Os analgésicos comumente usados, ​​como paracetamol e anti‑inflamatórios não esteroides (AINEs), ajudam a reduzir a dor óssea. Se uma perna se torna arqueada e encurtada, elevadores de calcanhar podem ajudar a facilitar o caminhar. Às vezes, é necessário realizar uma cirurgia para aliviar a compressão de nervos ou para substituir uma articulação que se tornou artrítica devido à doença de Paget.

Bifosfonatos são medicamentos que inibem o turnover ósseo. Um dentre os vários bifosfonatos existentes – alendronato, etidronato, pamidronato, risedronato, tiludronato ou zoledronato – pode ser usado para retardar a progressão da doença de Paget. Exceto o pamidronato e o zoledronato, que normalmente são administrados pela veia (via intravenosa), esses medicamentos são administrados por via oral. Esses medicamentos são indicados para o seguinte:

  • Antes da cirurgia ortopédica para impedir ou reduzir a hemorragia durante a cirurgia

  • Para tratar a dor causada pela doença de Paget

  • Para impedir ou retardar a progressão de complicações (como perda auditiva, deformidade óssea, artrite, fraqueza ou paralisia), especialmente em pessoas que não podem se submeter a cirurgia

  • Para pessoas com um nível sanguíneo de fosfatase alcalina igual ou superior a duas vezes o nível normal

A calcitonina ocasionalmente é injetada sob a pele ou no músculo. Ela não é tão eficaz como os bifosfonatos e é usada apenas quando os outros medicamentos não podem ser administrados. Denosumabe pode ser outra alternativa para pessoas que não podem tomar bifosfonatos.

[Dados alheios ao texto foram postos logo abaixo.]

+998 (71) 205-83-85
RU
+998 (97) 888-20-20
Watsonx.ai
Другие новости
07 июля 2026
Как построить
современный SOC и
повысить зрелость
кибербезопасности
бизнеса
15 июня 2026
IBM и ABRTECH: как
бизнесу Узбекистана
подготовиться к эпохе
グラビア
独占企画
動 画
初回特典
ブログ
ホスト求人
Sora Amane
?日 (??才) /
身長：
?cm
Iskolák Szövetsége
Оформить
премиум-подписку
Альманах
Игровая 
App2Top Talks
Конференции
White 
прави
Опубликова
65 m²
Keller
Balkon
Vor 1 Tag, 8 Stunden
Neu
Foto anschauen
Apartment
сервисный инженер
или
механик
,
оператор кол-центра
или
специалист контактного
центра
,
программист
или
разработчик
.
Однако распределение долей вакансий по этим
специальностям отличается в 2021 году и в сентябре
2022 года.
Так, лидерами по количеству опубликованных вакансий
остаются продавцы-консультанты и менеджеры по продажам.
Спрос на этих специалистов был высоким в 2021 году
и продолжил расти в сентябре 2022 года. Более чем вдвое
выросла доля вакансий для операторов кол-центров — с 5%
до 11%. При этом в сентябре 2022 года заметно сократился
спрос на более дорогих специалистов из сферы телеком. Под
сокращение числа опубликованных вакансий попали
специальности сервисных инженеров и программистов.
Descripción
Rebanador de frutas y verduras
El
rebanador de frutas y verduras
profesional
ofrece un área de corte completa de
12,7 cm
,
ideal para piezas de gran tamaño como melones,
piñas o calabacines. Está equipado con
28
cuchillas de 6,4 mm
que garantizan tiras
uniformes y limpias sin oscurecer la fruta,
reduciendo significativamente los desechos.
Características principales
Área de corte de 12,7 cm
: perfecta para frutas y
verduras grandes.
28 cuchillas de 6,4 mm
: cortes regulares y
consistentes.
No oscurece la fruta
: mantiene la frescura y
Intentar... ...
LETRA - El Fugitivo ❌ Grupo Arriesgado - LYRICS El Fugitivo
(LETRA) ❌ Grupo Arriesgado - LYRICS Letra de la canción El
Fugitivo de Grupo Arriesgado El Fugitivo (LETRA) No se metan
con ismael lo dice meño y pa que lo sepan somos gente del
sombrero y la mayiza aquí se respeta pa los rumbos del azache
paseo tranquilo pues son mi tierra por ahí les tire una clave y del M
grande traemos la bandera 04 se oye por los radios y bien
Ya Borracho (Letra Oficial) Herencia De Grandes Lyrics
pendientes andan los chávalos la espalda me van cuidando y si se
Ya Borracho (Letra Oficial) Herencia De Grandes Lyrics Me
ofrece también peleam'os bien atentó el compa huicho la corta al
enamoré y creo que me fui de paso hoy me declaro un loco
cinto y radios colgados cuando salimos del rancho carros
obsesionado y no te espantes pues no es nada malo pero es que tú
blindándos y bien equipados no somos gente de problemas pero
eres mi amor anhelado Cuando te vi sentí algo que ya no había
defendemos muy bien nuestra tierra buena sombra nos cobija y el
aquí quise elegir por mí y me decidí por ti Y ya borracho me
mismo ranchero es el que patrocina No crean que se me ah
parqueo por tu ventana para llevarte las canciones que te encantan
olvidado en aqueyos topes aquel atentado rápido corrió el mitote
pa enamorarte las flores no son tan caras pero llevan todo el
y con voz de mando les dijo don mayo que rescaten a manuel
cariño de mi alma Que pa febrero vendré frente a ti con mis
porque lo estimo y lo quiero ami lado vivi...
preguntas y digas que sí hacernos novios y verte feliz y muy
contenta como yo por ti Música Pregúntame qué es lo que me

Os médicos incentivam o suporte do peso corporal (como ficar de pé e caminhar). Repouso excessivo no leito (exceto para dormir à noite) deve ser evitado, se possível, para evitar a hipercalcemia.

Como o osso está sendo remodelado rapidamente, as pessoas precisam consumir quantidades adequadas de cálcio e vitamina D em sua dieta. A vitamina D ajuda o corpo a absorver cálcio levando esse cálcio aos ossos (um processo chamado de mineralização óssea). Suplementos de vitamina D e cálcio são frequentemente necessários. Caso contrário, pode ocorrer uma mineralização óssea inadequada e enfraquecimento ósseo (osteomalácia).